A lot of students in Vietnam often like to learn some fancy phrases like "blow some steam off" or "do wonders for", and so many similar idioms. I even don't know how and why they find these idioms.

I'm just confused about using them. Can you explain something about this please?

Is it true that using these idioms well gets you a higher score? If yes, how many idioms should we have in our speech? And how do we know they are often used by native speakers?

I'm looking forward to hearing from you!


The speaking band descriptors talk about using "less common and idiomatic vocabulary" skilfully/naturally/accurately.

"Idiomatic" in this context does not mean "containing idioms"; it just means a phrase that is typical of, and natural to a native speaker.

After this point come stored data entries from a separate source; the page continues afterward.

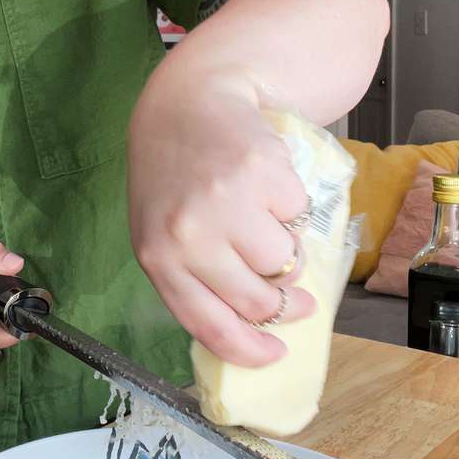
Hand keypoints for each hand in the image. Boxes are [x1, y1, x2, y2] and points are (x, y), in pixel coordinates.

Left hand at [128, 67, 315, 367]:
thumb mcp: (162, 231)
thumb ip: (194, 279)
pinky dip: (291, 208)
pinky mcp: (265, 173)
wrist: (188, 103)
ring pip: (287, 263)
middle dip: (286, 308)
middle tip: (297, 301)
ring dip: (288, 253)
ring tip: (267, 226)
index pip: (209, 326)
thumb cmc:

Just because someone is using an idiom does not make it idiomatic; possibly quite the opposite if they use in the wrong context or inaccurately.




The speaking test requires you to speak about a topic in Part 2, and engage in a discussion in Part 3. Both these tasks involve explaining either a situation, or your views thereon, and the criteria for Fluency and Coherence include: "develops topics coherently and appropriately".

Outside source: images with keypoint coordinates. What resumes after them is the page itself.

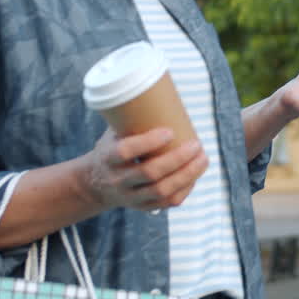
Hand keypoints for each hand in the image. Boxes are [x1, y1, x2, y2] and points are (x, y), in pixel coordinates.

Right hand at [79, 128, 207, 211]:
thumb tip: (163, 91)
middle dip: (177, 159)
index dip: (149, 142)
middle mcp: (117, 180)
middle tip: (196, 144)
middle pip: (149, 173)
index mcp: (107, 158)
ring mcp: (130, 197)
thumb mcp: (113, 133)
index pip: (125, 152)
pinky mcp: (142, 207)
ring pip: (161, 191)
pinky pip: (167, 203)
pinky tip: (195, 175)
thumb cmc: (111, 148)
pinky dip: (185, 189)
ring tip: (203, 159)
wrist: (95, 184)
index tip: (170, 131)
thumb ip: (133, 119)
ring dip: (187, 175)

What is wanted, first and foremost, is a clear explanation. I do believe this is what you should concentrate on, both in your preparation and practice, and when face-to-face with the examiner. Failing to get your point across must automatically lower your score for coherence, so focusing on topic vocabulary and developing the ability to organize your thoughts and string grammatical sentences together is more likely to produce the desired result.

@ ThuongTran
Lắm mối tối nằm không !
See I am Band 9 already!

@ gigi
Thanks for your helpful advice.
Btw, you are not Vietnamese, are you?

Thanks for sharing this great tip. These types of instructions make this blog quite unique to me.

No problem K.T. I'm glad you find my lessons unique!